Gaspare Cucinella, la grande maschera della drammaturgia palermitana se n’è andato all’età di 92 anni.
L’ IRRESISTIBILE PASSIONE
Il mio amico Gaspare Cucinella è una maschera teatrale indimenticabile, anche se non fosse mai stato “Aspanu”, lo struggente vagabondo compagno di “Binirì” nel “Pozzo dei Pazzi” di Franco Scaldati.
La maschera di “Aspanu”/ Gaspare, per dire che la vita-vita di Gasparino, così lo chiamiamo gli amici, è sul palcoscenico: il teatro è stato, è, il senso, la misura, il valore, il ritmo della sua vita.
“Fatemi almeno voltolare un sasso” scriveva Machiavelli, quando lo avevano relegato a S.Casciano, lontano da Firenze.
“Datemi un palcoscenico per recitare” potrebbe dire oggi il nostro Gasparino.
Oggi, Gaspare ha 90 anni, 90 anni che naturalmente pesano, ma se lo invitate a recitare, lui diventa “fanciullo”.
Una raccolta di poesie di Gaspare Cucinella del 2004 si intitola propriamente “Poeta ru Teatru”.
E dal teatro nasce la sua poesia, come un prolungamento, come un’estensione:
Gaspare, quando scrive, non cerca la “bellezza” delle parole, ha in mente il palcoscenico, e le sue poesie, un po’ come quelle di Buttitta, sono fatte e pronte per essere recitate, e hanno sempre un grande successo:applausi, consensi, complimenti, prossimi appuntamenti, ecc.:nelle scuole, nelle piazze, nei raduni che hanno motivazioni sociali.
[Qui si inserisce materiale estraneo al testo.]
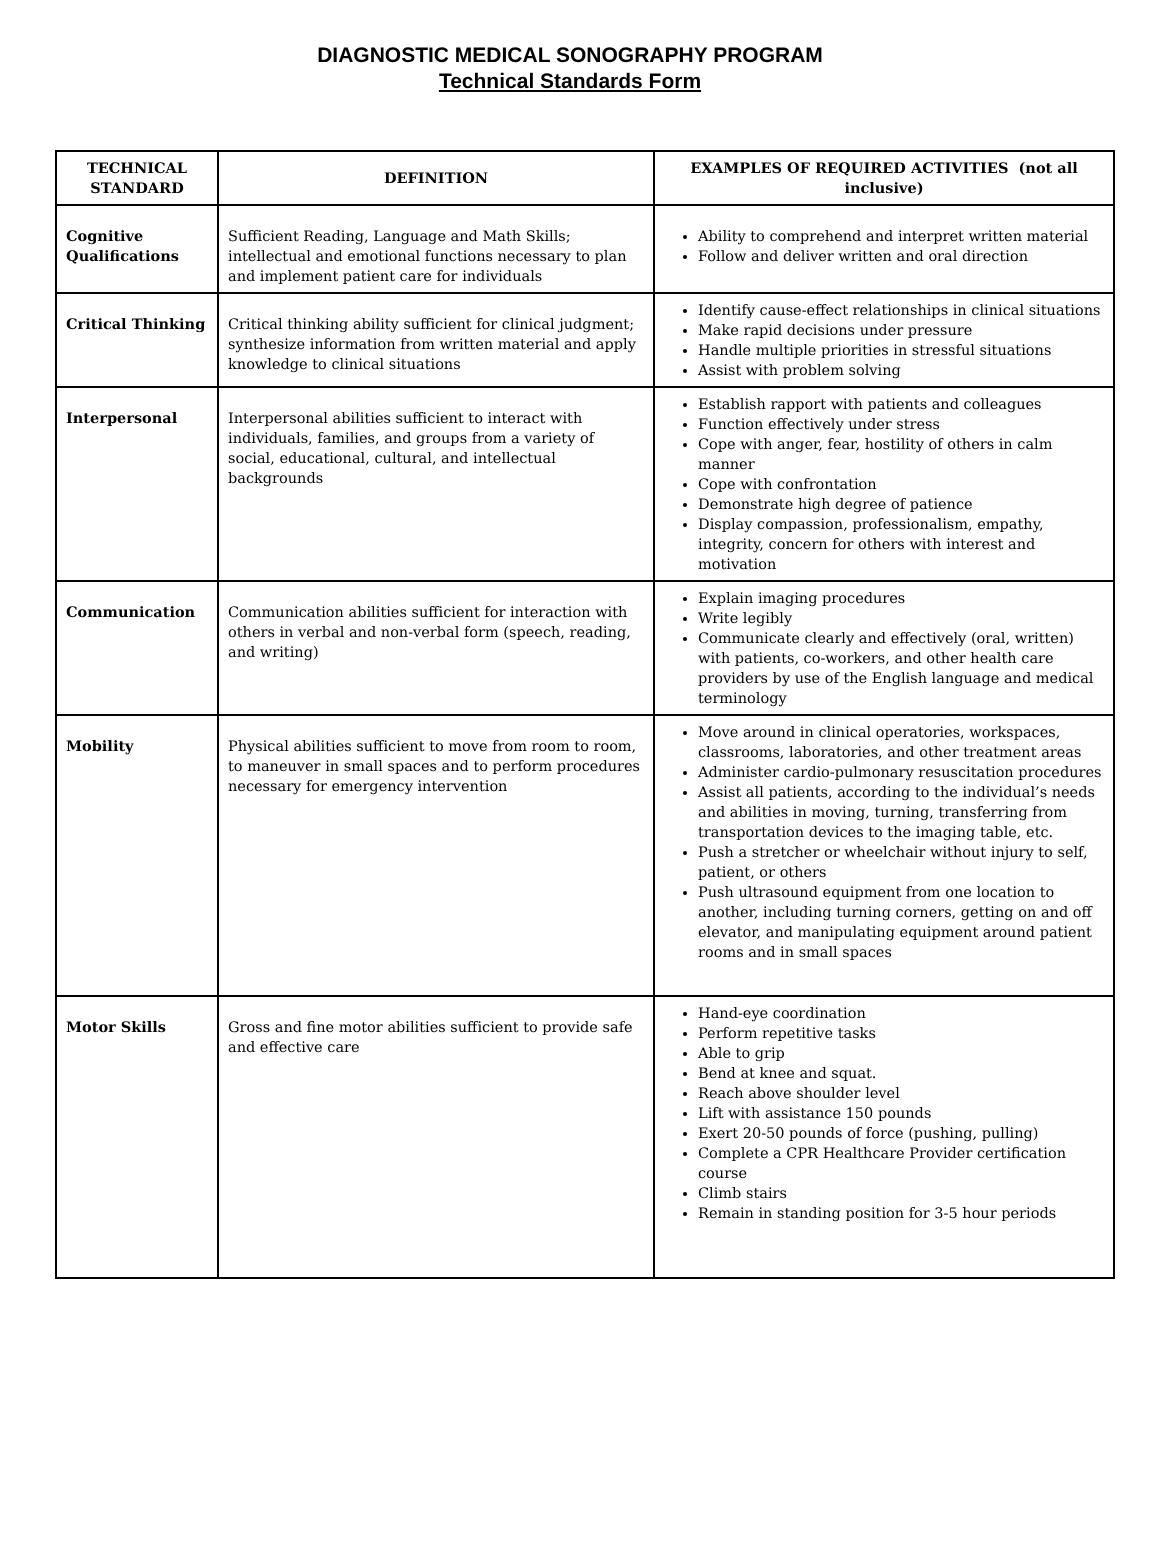DIAGNOSTIC MEDICAL SONOGRAPHY PROGRAM
Technical Standards Form
| TECHNICAL STANDARD | DEFINITION | EXAMPLES OF REQUIRED ACTIVITIES (not all inclusive) |
| --- | --- | --- |
| Cognitive Qualifications | Sufficient Reading, Language and Math Skills; intellectual and emotional functions necessary to plan and implement patient care for individuals | Ability to comprehend and interpret written material Follow and deliver written and oral direction |
| Critical Thinking | Critical thinking ability sufficient for clinical judgment; synthesize information from written material and apply knowledge to clinical situations | Identify cause-effect relationships in clinical situations Make rapid decisions under pressure Handle multiple priorities in stressful situations Assist with problem solving |
| Interpersonal | Interpersonal abilities sufficient to interact with individuals, families, and groups from a variety of social, educational, cultural, and intellectual backgrounds | Establish rapport with patients and colleagues Function effectively under stress Cope with anger, fear, hostility of others in calm manner Cope with confrontation Demonstrate high degree of patience Display compassion, professionalism, empathy, integrity, concern for others with interest and motivation |
| Communication | Communication abilities sufficient for interaction with others in verbal and non-verbal form (speech, reading, and writing) | Explain imaging procedures Write legibly Communicate clearly and effectively (oral, written) with patients, co-workers, and other health care providers by use of the English language and medical terminology |
| Mobility | Physical abilities sufficient to move from room to room, to maneuver in small spaces and to perform procedures necessary for emergency intervention | Move around in clinical operatories, workspaces, classrooms, laboratories, and other treatment areas Administer cardio-pulmonary resuscitation procedures Assist all patients, according to the individual’s needs and abilities in moving, turning, transferring from transportation devices to the imaging table, etc. Push a stretcher or wheelchair without injury to self, patient, or others Push ultrasound equipment from one location to another, including turning corners, getting on and off elevator, and manipulating equipment around patient rooms and in small spaces |
| Motor Skills | Gross and fine motor abilities sufficient to provide safe and effective care | Hand-eye coordination Perform repetitive tasks Able to grip Bend at knee and squat. Reach above shoulder level Lift with assistance 150 pounds Exert 20-50 pounds of force (pushing, pulling) Complete a CPR Healthcare Provider certification course Climb stairs Remain in standing position for 3-5 hour periods |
Anche tra gli amici, se capita.
Ho detto “valore sociale”, perché i componimenti di Gaspare , ironici, contestativi, di ripulsa di questo mondo, hanno un risvolto sociale verace, sentito, che nasce da una pulita sensibilità che lo faceva amico e poi cantore di Peppino Impastato.
Ripulsa, e non a caso nelle sue poesie troviamo spesso la parola “suonnu”(sogno), in contrapposizione alla parola “munnu” :munnu/suonnu.
In una delle sue composizioni che a me piacciono di più, “La fabbrica dei sogni”, dice:
Nta na fabbrica di suonna
Vogghiu iri a travagghiari
I patruna nun ci sunnu
Ca mi ponnu ncatinari
E mi mettui araciu araciu
Pigghiu i suonna silinziusu
Poi li stennu dilicatu
Nto linzuolu arricamatu
…
Non è il sogno inerte, onirico, è il sogno dell’arte, quel trasferimento trasfigurante che l’arte dà della realtà, anche la più dura, la più crudele.
Così Gasparino vive il teatro come un sogno, e così le sue poesie sembrano scritte per preservare quel sogno.
All’inizio ho usato la parola “fanciullo”, e qui la voglio ribadire.
Chi ha visto l’attore Gaspare Cucinella nell’interpretazione dei personaggi a lui più congeniali(penso anche ad “Aspettando Godot”), grotteschi, surreali, incredibili, può ben immaginare quello che sto dicendo.
“Fanciullo” nel senso che l’attore/poeta si spoglia del carico della quotidianità, per ritrovare dentro di sé la genuinità, la spontaneità, l’ ingenuità che solo i “fanciulli” posseggono. E, a chi li ascolta, trasmettono entusiasmo e tenerezza.
Ecco, ascoltare Gasparino recitare significa ritornare un po’ bambini, fare una pausa di entusiamo e tenerezza,.con in più la spontanea emotiva riflessione che nasce dall’evidente stortura di come questo mondo è combinato.
Ci viene in mente il Pascoli per il quale “la voce del poeta è la voce del “fanciullino” , per il quale non si può essere poeti, se non si ritrova dentro di sé il “fanciullino”.
Il teatro di Franco Scaldati, che qui ricordiamo con ammirazione e affetto, ha certamente trovato nella “maschera” di Gaspare Cucinella l’espressione più compiuta del suo immaginario poetico, il personaggio più intrinsecamente e visceralmente poetico.
Gaspare, come attore, non ha da pretendere di più, è quello impresso indelebilmente nella nostra memoria.
Come poeta, ancora ci aspettiamo da lui tanta bella poesia.